_Work instruction_. Transcribe exactly the lines that fall between the one holding "table_cell [154, 334, 214, 413]" and the one holding "table_cell [835, 1298, 915, 1376]", inclusive, from the entries below.
[Information provided]
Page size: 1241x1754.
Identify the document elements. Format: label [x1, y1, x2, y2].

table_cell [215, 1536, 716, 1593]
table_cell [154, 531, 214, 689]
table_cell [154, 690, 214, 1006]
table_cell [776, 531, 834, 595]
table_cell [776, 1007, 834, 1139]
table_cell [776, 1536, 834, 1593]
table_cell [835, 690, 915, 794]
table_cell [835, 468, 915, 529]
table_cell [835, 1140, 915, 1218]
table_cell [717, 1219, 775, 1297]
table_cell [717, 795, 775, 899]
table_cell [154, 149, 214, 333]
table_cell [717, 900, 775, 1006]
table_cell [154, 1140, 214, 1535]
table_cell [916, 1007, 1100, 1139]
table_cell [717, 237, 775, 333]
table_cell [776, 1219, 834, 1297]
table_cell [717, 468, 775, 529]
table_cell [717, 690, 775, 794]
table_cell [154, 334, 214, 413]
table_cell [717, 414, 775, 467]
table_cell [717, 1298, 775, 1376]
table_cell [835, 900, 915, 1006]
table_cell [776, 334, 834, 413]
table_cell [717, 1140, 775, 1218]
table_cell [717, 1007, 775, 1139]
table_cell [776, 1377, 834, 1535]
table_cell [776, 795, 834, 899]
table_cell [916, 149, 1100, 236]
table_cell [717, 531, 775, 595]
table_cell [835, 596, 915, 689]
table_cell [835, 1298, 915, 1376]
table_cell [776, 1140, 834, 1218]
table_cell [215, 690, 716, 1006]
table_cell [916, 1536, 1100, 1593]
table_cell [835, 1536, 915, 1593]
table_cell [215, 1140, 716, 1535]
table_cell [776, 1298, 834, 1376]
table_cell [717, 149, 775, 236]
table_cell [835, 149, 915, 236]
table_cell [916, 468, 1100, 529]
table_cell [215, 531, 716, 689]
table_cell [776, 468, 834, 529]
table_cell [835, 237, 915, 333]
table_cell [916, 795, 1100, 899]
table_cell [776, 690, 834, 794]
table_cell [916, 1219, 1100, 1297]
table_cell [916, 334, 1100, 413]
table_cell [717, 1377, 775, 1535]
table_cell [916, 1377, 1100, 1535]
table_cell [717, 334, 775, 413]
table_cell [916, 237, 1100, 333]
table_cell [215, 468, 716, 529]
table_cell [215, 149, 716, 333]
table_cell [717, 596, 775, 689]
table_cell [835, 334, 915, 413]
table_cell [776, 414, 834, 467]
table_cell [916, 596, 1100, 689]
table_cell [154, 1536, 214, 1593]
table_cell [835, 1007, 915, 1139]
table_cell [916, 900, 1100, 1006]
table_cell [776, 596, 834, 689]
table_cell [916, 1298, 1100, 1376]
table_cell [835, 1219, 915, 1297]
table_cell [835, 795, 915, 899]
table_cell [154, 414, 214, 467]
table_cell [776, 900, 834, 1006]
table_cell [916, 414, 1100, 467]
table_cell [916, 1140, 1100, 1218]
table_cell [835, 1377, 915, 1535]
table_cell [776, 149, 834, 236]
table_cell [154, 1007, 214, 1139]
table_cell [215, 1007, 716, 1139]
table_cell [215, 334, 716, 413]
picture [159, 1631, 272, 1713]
[/Information provided]
_Your solution_.
table_cell [154, 334, 214, 413]
table_cell [717, 414, 775, 467]
table_cell [717, 1298, 775, 1376]
table_cell [835, 900, 915, 1006]
table_cell [776, 334, 834, 413]
table_cell [717, 1140, 775, 1218]
table_cell [717, 1007, 775, 1139]
table_cell [776, 1377, 834, 1535]
table_cell [776, 795, 834, 899]
table_cell [916, 149, 1100, 236]
table_cell [717, 531, 775, 595]
table_cell [835, 596, 915, 689]
table_cell [835, 1298, 915, 1376]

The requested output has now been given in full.